I have heard stories of bravery, generosity, volunteering, neighbourliness and endless acts of kindness and it is indeed heartwarming to get a sense of how many people out there who do great things simply because great things need to be done and do so modestly with not only no expectation of reward but also with no desire for recognition.

We are all too familiar with the blowhards of the world. Those who magnify their accomplishments and whose stories, much like the fisherman who caught a tadpole which, after 50 retellings of the story, had turned into a great white shark, get bigger and bolder each time they are repeated.

I am a huge believer in the need and power of recognition. I’m all in favour of showering praise on those who are deserving, but like many of us, I too have become disenchanted by those who seize every opportunity to brag about all they have done and the brilliance with which they have done it.

The Habit of Humility, much like the habit of gratitude, adds to character while taking away nothing.

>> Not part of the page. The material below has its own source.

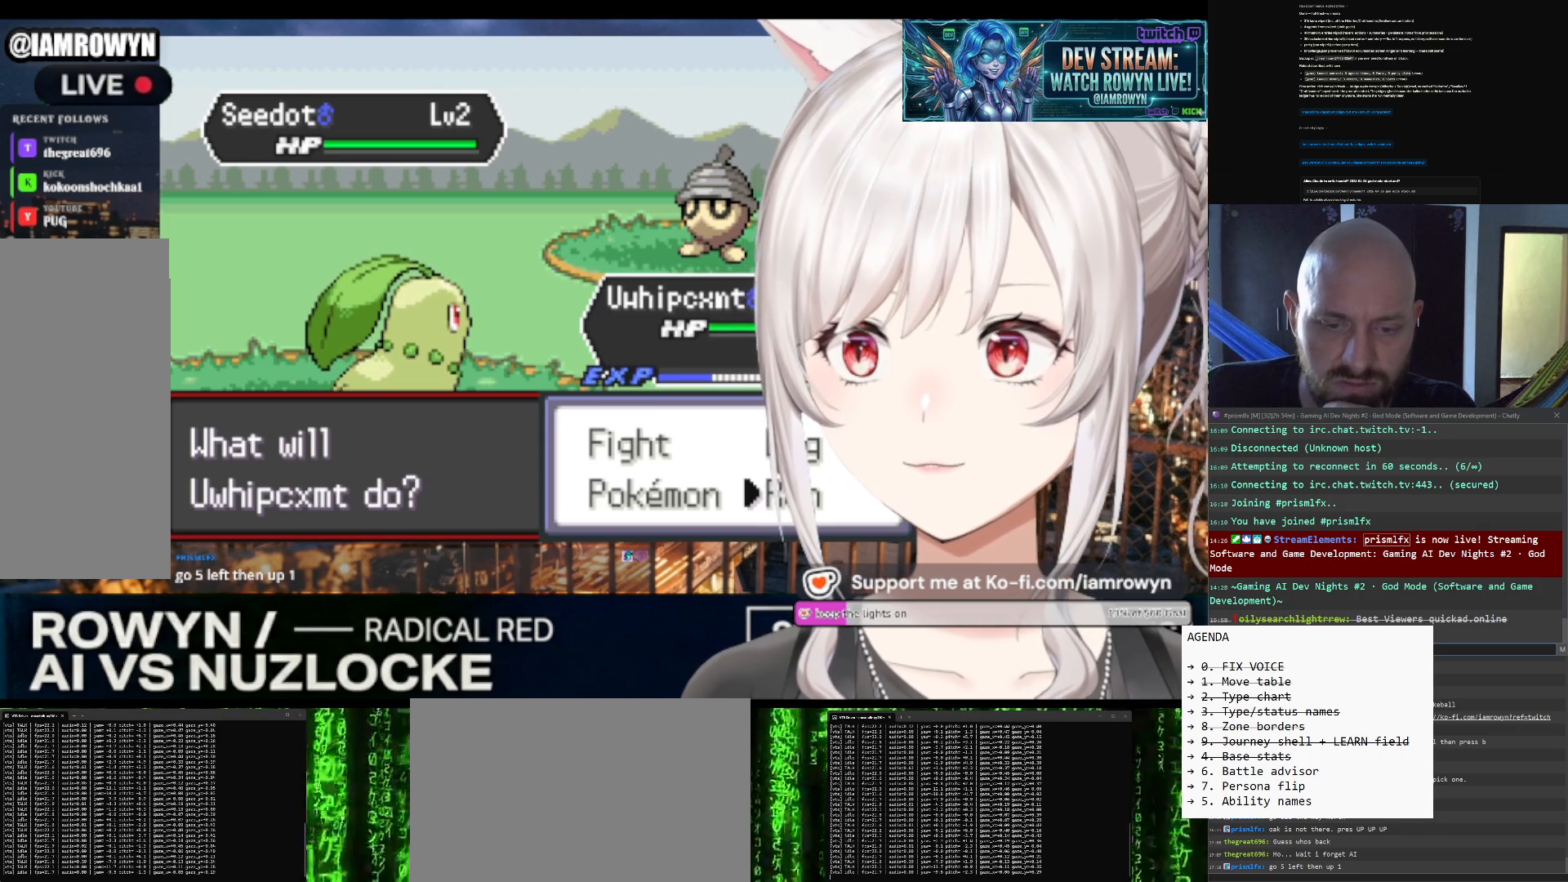
{"buttons": ["DPAD_RIGHT"], "events": []}
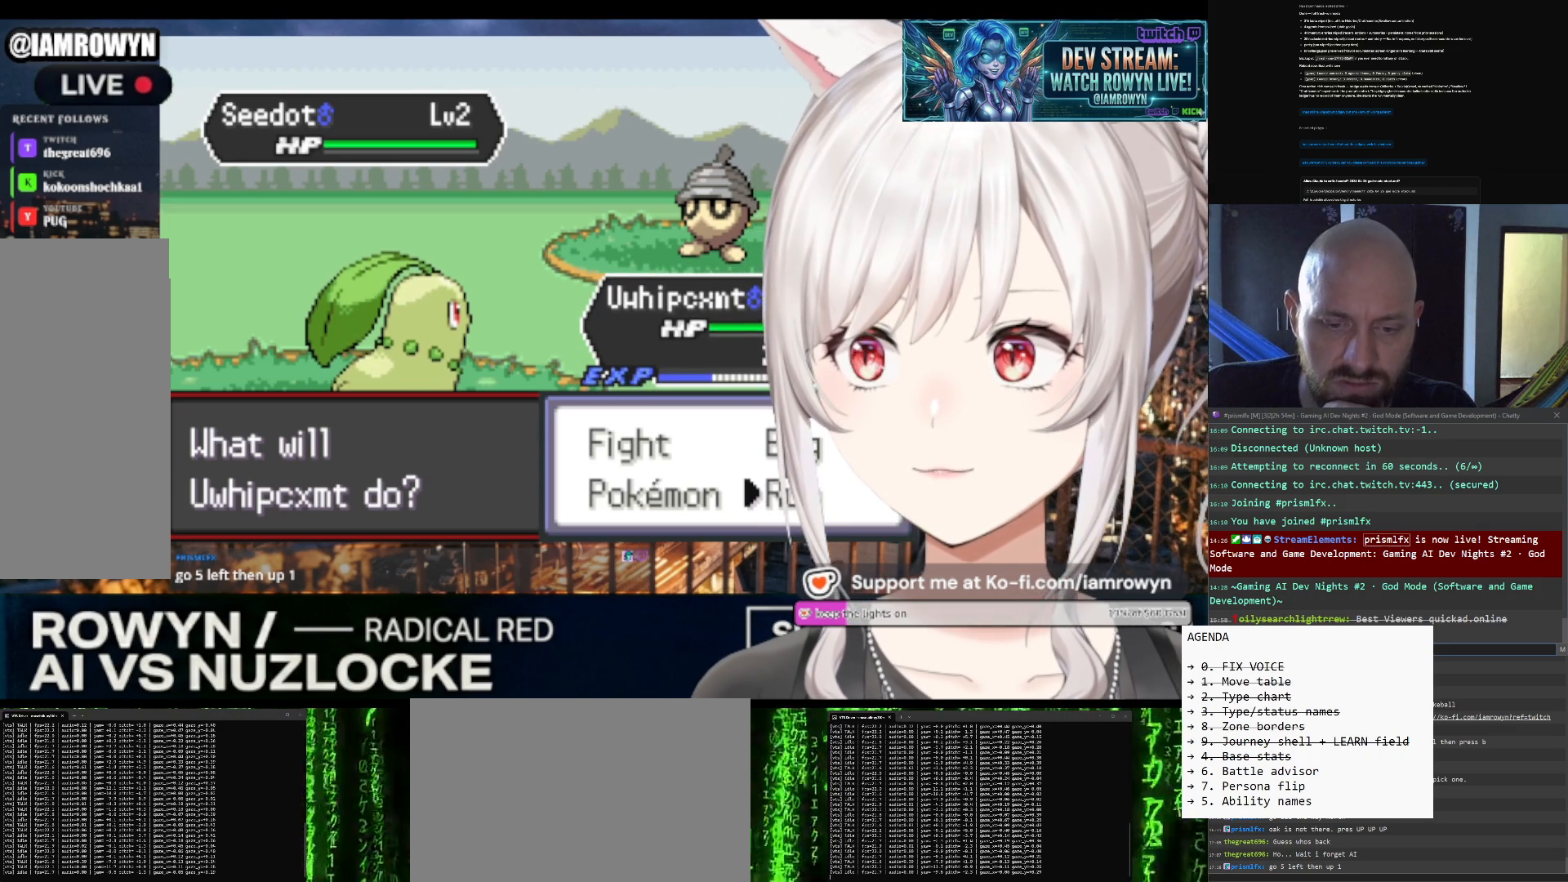
{"buttons": ["DPAD_RIGHT"], "events": []}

Many years ago I attended a seminar taught by a man who made a statement so profound that, like the quote in the opening paragraph, has stayed with me for more than 30 years.

He said, “In life, take everything you do very seriously. Take your education seriously, your career seriously, most importantly take your family and your health very seriously but whatever you do, no matter what, or how powerful the temptation, don’t ever, ever, ever take yourself seriously.”

He went on to explain what he called his Theory of Truth. It went something like this. “We are all human. We all make mistakes. We all do stupid things. We all say inappropriate things. None of us are perfect. So it is important that we accept ourselves for who we are and once we realize and understand how imperfect we are, humility becomes an easy habit to acquire.”

Samuel Taylor Coleridge famously stated:
And the devil did grin, for his daring sin
Is pride that apes humility

And Mason Cooley, a renowned academic and aphorist summed it up with “Arrogance invites ruin; humility receives benefits.”

The Habit of Humility is important because those who practice it understand that while they know they’ve done great things, they are not made better by promoting them. By knowing in their hearts they have done what is right and what is good is all the reward they need.

The Habit of Humility tells more about the greatness of its practitioners than boasting ever will.

Let’s make a habit of meeting like this.